Intestinal bioavailability and biotransformation of 3,3′,4,4′-tetrachlorobiphenyl (CB 77) in in situ preparations of channel catfish following dietary induction of CYP1A

Previous studies with the catfish in situ perfused intestinal preparation have demonstrated a significant decline in the intestinal bioavailability of a coplanar polychlorinated biphenyl (PCB), 3,3′,4,4′-tetrachlorobiphenyl (CB 77)(14C-TCB) dose in animals pre-exposed in vivo to TCB. This response was accompanied by CYP1A induction in the intestine, but little effect upon the oxidative metabolism of the subsequent in situ dose of [14C]-TCB. To ascertain the basis of these responses and the intestine specific contributions, the intestinal bioavailability and metabolism of [14C]-TCB were examined in the in situ intestinal preparation following in vivo exposure to β-naphthoflavone (BNF; 0, 10 or 50 mg BNF/kg diet for 10 days), BNF was selected as a known inducer of CYP1A and as a compound with a structure unlikely to influence or directly partake in diffusion based TCB concentration gradients.

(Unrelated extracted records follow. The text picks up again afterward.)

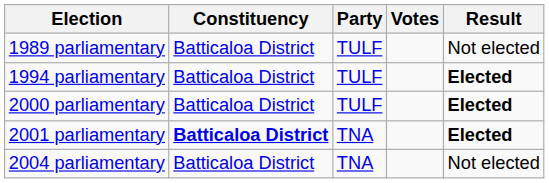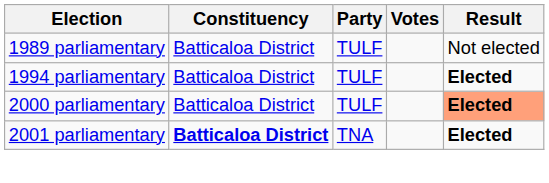2000 parliamentary | Result: no background -> lightsalmon background
- row: 2004 parliamentary | Batticaloa District | TNA | Not elected
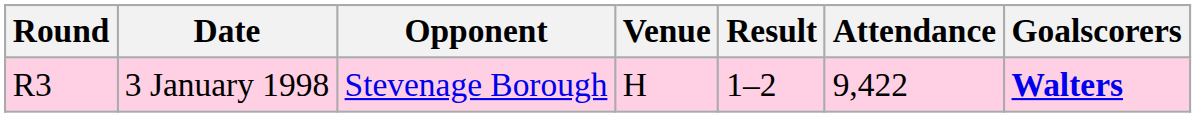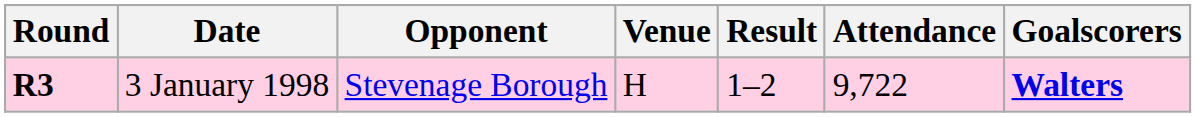3 January 1998 | Round: normal -> bold
3 January 1998 | Attendance: 9,422 -> 9,722
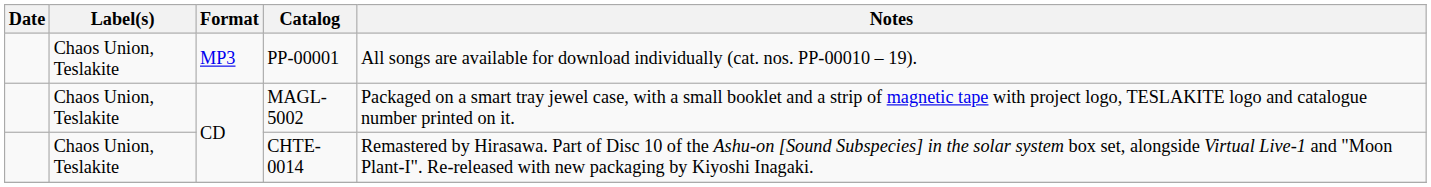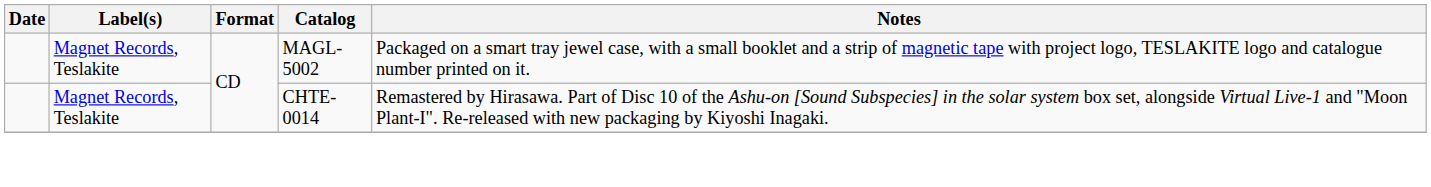- row: Chaos Union, Teslakite | MP3 | PP-00001 | All songs are available for download individually (cat. nos. PP-00010 – 19).
MAGL-5002 | Label(s): Chaos Union, Teslakite -> Magnet Records, Teslakite
CHTE-0014 | Label(s): Chaos Union, Teslakite -> Magnet Records, Teslakite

Appreciable amounts of [14C]-TCB molar equivalents (Meq) reached the perfused circulation of the intestinal preparation for all treatments. While BNF pre-exposure elicited induction of CYP1A activities aryl hydrocarbon hydroxylase (AHH) (9.2–12.5-fold) and elicited modest morphological changes (muciparous) in the intestine these changes were not associated with alterations in [14C]-TCB Meq bioavailability. [14C]-TCB metabolism in the intestinal mucosa ranged between 0.54 and 1.27%, for all treatments. As with bioavailability, intestinal metabolism of [14C]-TCB was not significantly influenced in either extent or profile by induction of CYP1A activity as associated with BNF treatment. Four metabolites were found in mucosal sample extracts of which three were tentatively identified as 2-OH-TCB, 4-OH-3,3′,4′,5-TCB, and 4,4′-diOH-3,3′,5,5′ tetrachlorobiphenyl. A fourth unknown metabolite presented chromatographic characteristics suggestive of another dihydroxylated metabolite. These data when examined alone and compared to the literature suggest that the intestine may metabolize [14C]-TCB slowly and independent of CYP1A, resulting in somewhat different profiles than published for other organs. In addition, it is likely that previous [14C]-TCB bioavailability findings in the perfused intestine may be based on TCB concentration gradients rather than biotransformation.